WHAT THE TASK REQUIRES
Output the line that contains "## Download" and each line after it in the listing, exactly as they appear, through the very last line.

[Opening DATASET section]

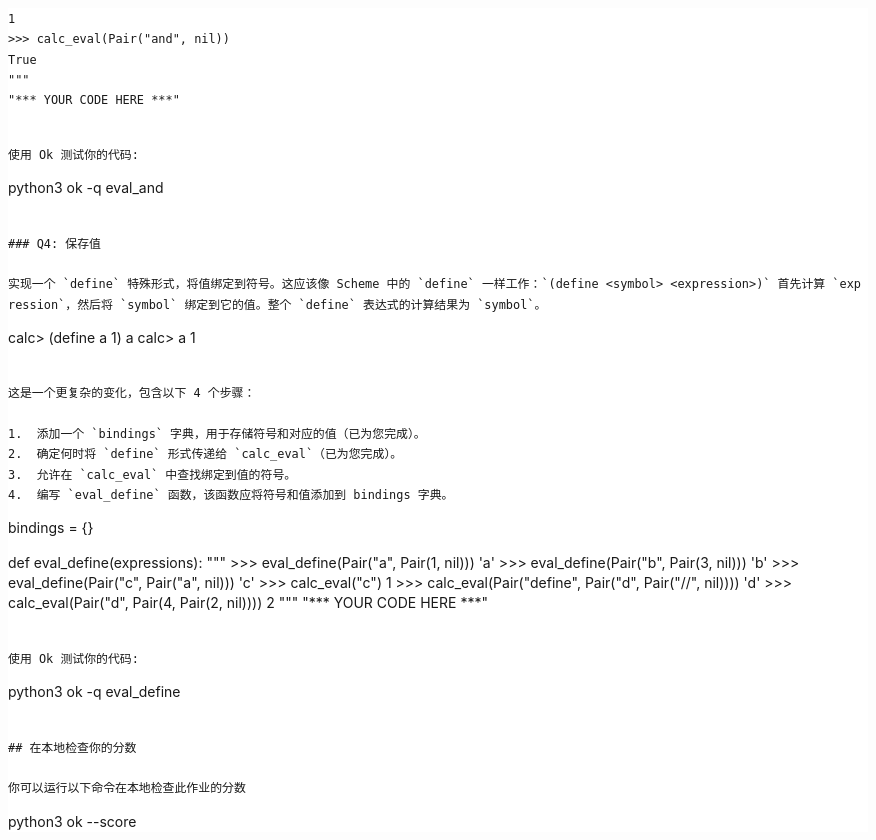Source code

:    1
    >>> calc_eval(Pair("and", nil))
    True
    """
    "*** YOUR CODE HERE ***"

```

使用 Ok 测试你的代码:

```
python3 ok -q eval_and
```

### Q4: 保存值

实现一个 `define` 特殊形式，将值绑定到符号。这应该像 Scheme 中的 `define` 一样工作：`(define <symbol> <expression>)` 首先计算 `expression`，然后将 `symbol` 绑定到它的值。整个 `define` 表达式的计算结果为 `symbol`。

```
calc> (define a 1)
a
calc> a
1
```

这是一个更复杂的变化，包含以下 4 个步骤：

1.  添加一个 `bindings` 字典，用于存储符号和对应的值（已为您完成）。
2.  确定何时将 `define` 形式传递给 `calc_eval`（已为您完成）。
3.  允许在 `calc_eval` 中查找绑定到值的符号。
4.  编写 `eval_define` 函数，该函数应将符号和值添加到 bindings 字典。

```
bindings = {}

def eval_define(expressions):
    """
    >>> eval_define(Pair("a", Pair(1, nil)))
    'a'
    >>> eval_define(Pair("b", Pair(3, nil)))
    'b'
    >>> eval_define(Pair("c", Pair("a", nil)))
    'c'
    >>> calc_eval("c")
    1
    >>> calc_eval(Pair("define", Pair("d", Pair("//", nil))))
    'd'
    >>> calc_eval(Pair("d", Pair(4, Pair(2, nil))))
    2
    """
    "*** YOUR CODE HERE ***"

```

使用 Ok 测试你的代码:

```
python3 ok -q eval_define
```

## 在本地检查你的分数

你可以运行以下命令在本地检查此作业的分数

```
python3 ok --score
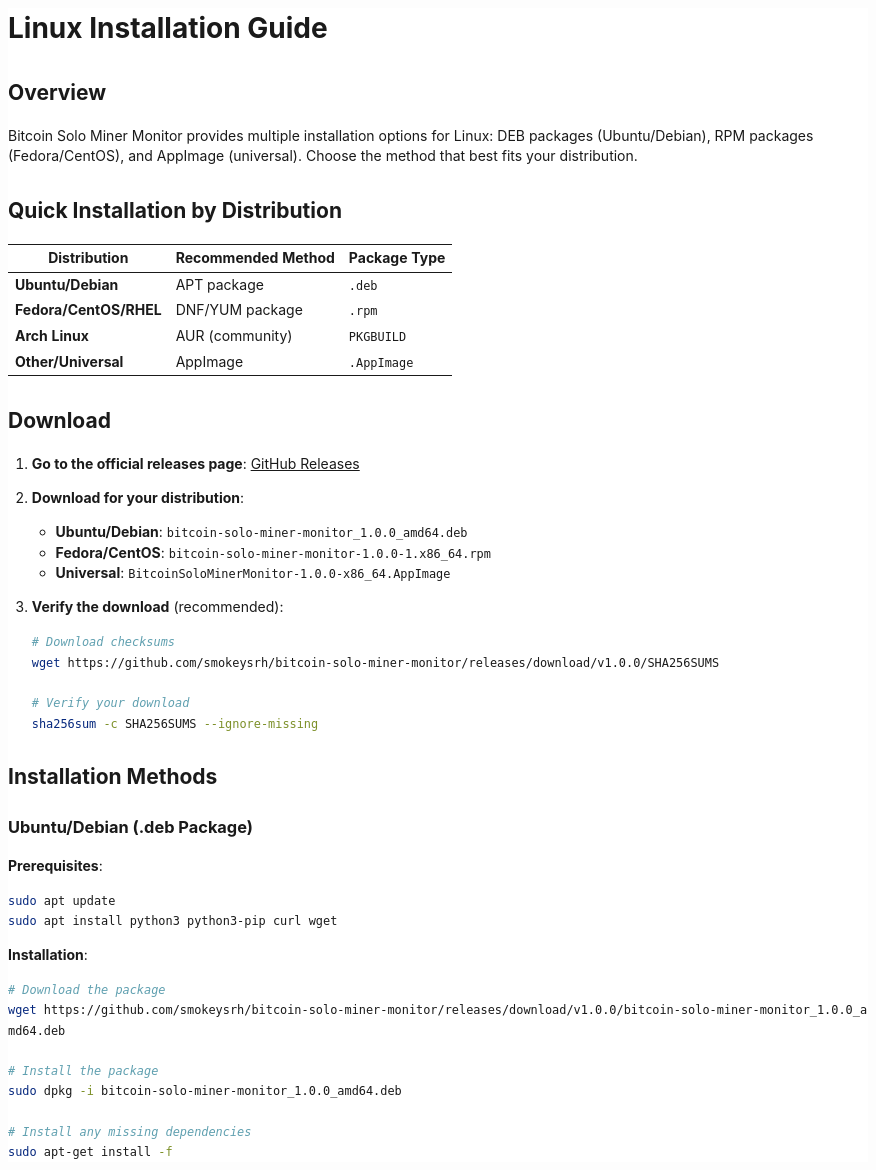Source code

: # Linux Installation Guide

## Overview

Bitcoin Solo Miner Monitor provides multiple installation options for Linux: DEB packages (Ubuntu/Debian), RPM packages (Fedora/CentOS), and AppImage (universal). Choose the method that best fits your distribution.

## Quick Installation by Distribution

| Distribution | Recommended Method | Package Type |
|--------------|-------------------|--------------|
| **Ubuntu/Debian** | APT package | `.deb` |
| **Fedora/CentOS/RHEL** | DNF/YUM package | `.rpm` |
| **Arch Linux** | AUR (community) | `PKGBUILD` |
| **Other/Universal** | AppImage | `.AppImage` |

## Download

1. **Go to the official releases page**: [GitHub Releases](https://github.com/smokeysrh/bitcoin-solo-miner-monitor/releases/latest)

2. **Download for your distribution**:
   - **Ubuntu/Debian**: `bitcoin-solo-miner-monitor_1.0.0_amd64.deb`
   - **Fedora/CentOS**: `bitcoin-solo-miner-monitor-1.0.0-1.x86_64.rpm`
   - **Universal**: `BitcoinSoloMinerMonitor-1.0.0-x86_64.AppImage`

3. **Verify the download** (recommended):
   ```bash
   # Download checksums
   wget https://github.com/smokeysrh/bitcoin-solo-miner-monitor/releases/download/v1.0.0/SHA256SUMS
   
   # Verify your download
   sha256sum -c SHA256SUMS --ignore-missing
   ```

## Installation Methods

### Ubuntu/Debian (.deb Package)

**Prerequisites**:
```bash
sudo apt update
sudo apt install python3 python3-pip curl wget
```

**Installation**:
```bash
# Download the package
wget https://github.com/smokeysrh/bitcoin-solo-miner-monitor/releases/download/v1.0.0/bitcoin-solo-miner-monitor_1.0.0_amd64.deb

# Install the package
sudo dpkg -i bitcoin-solo-miner-monitor_1.0.0_amd64.deb

# Install any missing dependencies
sudo apt-get install -f
```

[Closing DATASET section]

SOLUTION TO THIS PROBLEM
## Download

1. **Go to the official releases page**: [GitHub Releases](https://github.com/smokeysrh/bitcoin-solo-miner-monitor/releases/latest)

2. **Download for your distribution**:
   - **Ubuntu/Debian**: `bitcoin-solo-miner-monitor_1.0.0_amd64.deb`
   - **Fedora/CentOS**: `bitcoin-solo-miner-monitor-1.0.0-1.x86_64.rpm`
   - **Universal**: `BitcoinSoloMinerMonitor-1.0.0-x86_64.AppImage`

3. **Verify the download** (recommended):
   ```bash
   # Download checksums
   wget https://github.com/smokeysrh/bitcoin-solo-miner-monitor/releases/download/v1.0.0/SHA256SUMS
   
   # Verify your download
   sha256sum -c SHA256SUMS --ignore-missing
   ```

## Installation Methods

### Ubuntu/Debian (.deb Package)

**Prerequisites**:
```bash
sudo apt update
sudo apt install python3 python3-pip curl wget
```

**Installation**:
```bash
# Download the package
wget https://github.com/smokeysrh/bitcoin-solo-miner-monitor/releases/download/v1.0.0/bitcoin-solo-miner-monitor_1.0.0_amd64.deb

# Install the package
sudo dpkg -i bitcoin-solo-miner-monitor_1.0.0_amd64.deb

# Install any missing dependencies
sudo apt-get install -f
```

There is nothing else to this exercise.